NASHVILLE, Tenn. (WTVF) — Gov. Bill Lee repeated an unsubstantiated claim that an expansion of mail-in ballots for this year's elections amid the COVID-19 pandemic may lead to fraud.
A lawsuit currently seeks to allow anyone fearful of contracting COVID-19 at a polling place to request a mail-in ballot. Right now, Tennessee voters need a valid excuse to request a mail-in ballot. State law affords that opportunity to older voters, and those who are ill or disabled, among other groups. But Tennessee Attorney General Herbert Slatery has said fear of contracting the coronavirus isn't a valid excuse.
While a judge is set to rule on the issue next week, NewsChannel 5 asked Gov. Lee about the issue at his Thursday press briefing.
"Fundamentally, I don’t believe that we ought to have absentee voting with no excuse because it opens up opportunities for fraud," Lee said.

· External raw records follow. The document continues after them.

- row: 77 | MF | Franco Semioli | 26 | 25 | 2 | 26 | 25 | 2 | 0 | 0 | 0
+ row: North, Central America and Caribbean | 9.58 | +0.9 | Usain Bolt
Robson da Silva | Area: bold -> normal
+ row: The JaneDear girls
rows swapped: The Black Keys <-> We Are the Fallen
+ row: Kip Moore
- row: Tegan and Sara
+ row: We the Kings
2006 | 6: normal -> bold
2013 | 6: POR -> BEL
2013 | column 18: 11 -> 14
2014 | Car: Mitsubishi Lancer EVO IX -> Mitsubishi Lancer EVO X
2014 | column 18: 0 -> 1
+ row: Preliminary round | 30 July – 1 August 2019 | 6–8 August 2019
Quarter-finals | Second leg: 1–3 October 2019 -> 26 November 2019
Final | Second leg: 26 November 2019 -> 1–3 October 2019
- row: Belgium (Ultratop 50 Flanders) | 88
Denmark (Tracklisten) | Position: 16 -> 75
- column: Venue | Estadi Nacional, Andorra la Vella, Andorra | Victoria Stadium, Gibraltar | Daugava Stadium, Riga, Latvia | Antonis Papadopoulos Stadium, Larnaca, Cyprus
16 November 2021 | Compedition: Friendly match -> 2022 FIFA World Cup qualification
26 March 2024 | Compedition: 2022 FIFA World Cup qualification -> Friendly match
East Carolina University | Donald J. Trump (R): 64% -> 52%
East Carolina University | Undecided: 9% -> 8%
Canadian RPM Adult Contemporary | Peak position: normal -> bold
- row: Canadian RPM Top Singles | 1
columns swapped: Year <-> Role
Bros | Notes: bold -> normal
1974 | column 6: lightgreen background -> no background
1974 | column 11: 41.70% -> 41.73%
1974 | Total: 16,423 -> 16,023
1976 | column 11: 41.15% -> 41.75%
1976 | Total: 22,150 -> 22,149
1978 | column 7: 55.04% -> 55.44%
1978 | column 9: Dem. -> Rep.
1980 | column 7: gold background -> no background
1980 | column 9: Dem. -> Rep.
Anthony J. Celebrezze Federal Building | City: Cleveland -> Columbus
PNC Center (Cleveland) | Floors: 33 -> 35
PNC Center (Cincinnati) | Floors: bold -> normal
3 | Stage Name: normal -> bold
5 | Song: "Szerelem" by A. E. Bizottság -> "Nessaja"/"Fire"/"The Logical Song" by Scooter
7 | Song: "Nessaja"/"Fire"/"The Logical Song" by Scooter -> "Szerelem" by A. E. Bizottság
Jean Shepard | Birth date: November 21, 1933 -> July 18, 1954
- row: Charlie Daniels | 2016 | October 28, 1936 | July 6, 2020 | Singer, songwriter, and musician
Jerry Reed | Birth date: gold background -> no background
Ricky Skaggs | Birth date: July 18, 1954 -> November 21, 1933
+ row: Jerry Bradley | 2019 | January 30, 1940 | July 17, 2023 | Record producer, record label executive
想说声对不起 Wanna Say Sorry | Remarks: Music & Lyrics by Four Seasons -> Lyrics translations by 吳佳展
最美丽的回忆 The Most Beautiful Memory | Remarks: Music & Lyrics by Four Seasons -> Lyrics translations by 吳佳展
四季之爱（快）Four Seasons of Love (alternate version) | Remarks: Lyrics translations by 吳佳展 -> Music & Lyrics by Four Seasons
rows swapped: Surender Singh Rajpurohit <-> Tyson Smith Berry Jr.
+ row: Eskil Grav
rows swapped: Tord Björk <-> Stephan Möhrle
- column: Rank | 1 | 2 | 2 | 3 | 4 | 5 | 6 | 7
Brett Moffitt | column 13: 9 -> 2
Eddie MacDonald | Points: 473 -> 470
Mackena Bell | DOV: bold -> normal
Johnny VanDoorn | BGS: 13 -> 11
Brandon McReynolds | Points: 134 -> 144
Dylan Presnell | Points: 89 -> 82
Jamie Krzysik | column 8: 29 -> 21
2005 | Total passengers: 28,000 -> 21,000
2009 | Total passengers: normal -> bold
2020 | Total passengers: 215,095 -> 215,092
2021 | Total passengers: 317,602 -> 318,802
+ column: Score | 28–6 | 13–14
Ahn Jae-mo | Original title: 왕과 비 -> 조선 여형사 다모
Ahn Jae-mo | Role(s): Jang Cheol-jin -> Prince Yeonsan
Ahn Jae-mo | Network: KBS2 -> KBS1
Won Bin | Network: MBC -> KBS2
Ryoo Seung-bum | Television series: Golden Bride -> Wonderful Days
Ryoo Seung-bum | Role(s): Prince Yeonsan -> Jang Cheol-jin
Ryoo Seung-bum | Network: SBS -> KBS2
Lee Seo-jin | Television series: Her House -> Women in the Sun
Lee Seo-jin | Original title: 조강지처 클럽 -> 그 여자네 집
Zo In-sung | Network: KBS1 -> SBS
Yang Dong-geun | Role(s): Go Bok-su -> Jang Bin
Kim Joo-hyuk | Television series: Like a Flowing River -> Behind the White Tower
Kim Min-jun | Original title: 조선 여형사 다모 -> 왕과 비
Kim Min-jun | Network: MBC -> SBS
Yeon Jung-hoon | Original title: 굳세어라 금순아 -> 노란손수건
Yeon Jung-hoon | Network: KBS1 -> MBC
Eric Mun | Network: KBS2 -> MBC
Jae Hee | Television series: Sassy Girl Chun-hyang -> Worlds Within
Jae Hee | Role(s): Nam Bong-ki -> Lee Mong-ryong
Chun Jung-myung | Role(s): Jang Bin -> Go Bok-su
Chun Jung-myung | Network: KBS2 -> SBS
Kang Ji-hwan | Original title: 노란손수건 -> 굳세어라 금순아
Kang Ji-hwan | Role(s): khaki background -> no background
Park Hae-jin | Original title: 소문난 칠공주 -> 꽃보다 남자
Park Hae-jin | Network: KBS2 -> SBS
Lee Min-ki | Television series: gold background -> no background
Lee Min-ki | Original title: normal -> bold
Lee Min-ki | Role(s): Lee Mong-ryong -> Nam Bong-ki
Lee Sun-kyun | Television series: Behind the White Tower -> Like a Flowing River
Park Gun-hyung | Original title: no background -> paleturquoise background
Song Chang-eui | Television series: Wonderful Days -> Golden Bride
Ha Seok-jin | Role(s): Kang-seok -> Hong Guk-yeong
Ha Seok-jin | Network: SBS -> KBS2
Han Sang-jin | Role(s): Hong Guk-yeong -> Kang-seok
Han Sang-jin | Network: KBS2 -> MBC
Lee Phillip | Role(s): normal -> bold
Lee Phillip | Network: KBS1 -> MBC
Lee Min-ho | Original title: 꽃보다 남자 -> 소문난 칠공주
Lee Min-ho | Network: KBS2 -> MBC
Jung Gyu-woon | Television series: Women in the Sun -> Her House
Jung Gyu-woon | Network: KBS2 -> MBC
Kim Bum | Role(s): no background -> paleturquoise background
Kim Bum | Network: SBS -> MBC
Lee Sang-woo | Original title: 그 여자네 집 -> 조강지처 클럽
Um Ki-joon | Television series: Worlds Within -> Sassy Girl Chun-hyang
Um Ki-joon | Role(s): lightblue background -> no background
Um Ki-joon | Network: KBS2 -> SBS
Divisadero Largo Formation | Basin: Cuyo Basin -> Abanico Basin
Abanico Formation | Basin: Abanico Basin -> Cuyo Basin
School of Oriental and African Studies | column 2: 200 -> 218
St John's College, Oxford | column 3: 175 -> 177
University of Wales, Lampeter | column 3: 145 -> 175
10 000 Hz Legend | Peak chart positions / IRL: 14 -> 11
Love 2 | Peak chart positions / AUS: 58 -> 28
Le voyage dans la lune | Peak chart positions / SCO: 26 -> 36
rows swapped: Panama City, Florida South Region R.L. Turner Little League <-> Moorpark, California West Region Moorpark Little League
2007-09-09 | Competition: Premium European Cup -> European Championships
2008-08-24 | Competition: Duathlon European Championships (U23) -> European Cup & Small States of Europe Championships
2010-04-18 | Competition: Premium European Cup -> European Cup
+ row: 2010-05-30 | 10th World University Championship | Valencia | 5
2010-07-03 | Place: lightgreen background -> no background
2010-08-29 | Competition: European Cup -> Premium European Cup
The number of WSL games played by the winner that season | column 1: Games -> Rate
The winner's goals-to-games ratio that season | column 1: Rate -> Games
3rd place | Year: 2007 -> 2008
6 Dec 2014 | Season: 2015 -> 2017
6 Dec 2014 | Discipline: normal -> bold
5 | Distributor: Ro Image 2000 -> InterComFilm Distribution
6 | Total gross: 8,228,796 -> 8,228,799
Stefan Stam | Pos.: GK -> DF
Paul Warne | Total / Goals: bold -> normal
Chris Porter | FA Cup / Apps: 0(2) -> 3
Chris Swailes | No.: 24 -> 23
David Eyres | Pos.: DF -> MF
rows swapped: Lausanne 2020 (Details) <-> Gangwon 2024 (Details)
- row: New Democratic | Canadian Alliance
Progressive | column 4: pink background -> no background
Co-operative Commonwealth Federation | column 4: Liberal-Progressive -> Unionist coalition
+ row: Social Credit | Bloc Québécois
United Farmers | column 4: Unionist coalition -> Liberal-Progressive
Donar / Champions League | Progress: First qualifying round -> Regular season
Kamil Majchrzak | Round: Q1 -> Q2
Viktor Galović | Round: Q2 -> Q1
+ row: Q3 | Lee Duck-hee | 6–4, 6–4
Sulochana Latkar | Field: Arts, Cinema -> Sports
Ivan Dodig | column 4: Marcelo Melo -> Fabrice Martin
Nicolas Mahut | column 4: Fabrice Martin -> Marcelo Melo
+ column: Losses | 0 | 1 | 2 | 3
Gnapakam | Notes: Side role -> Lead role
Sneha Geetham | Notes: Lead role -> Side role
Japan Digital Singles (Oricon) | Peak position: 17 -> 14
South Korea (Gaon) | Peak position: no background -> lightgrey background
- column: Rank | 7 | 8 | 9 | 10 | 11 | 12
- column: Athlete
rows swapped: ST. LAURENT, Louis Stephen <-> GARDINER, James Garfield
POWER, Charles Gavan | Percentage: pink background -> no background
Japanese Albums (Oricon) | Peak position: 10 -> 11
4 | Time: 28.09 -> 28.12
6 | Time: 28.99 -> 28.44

Lee offered no evidence during the briefing to back up that claim.
Lee's claims linking increased vote-by-mail to opportunities for fraud are similar to claims President Trump made this week on Twitter, in two tweets that were flagged for factual inaccuracies by the social media giant.
"I don’t think there actually is evidence of fraud," said Sen. Raumesh Akbari (D-Memphis). "I think that’s something you’ve seen our president say on the national level, and Twitter actually fact checked him and said there’s no evidence that having expanded absentee voting leads to fraud."
Experts say mail-in ballots are vary rarely linked to fraud. One review found only 31 fraud cases in more than a billion absentee and in-person votes cast in the United States between 2000 and 2014.
"When you don’t have fraud, and you're alleging that, I think it can be kind of dangerous and discourage people to vote -- people who really need to vote by mail," Akbari said.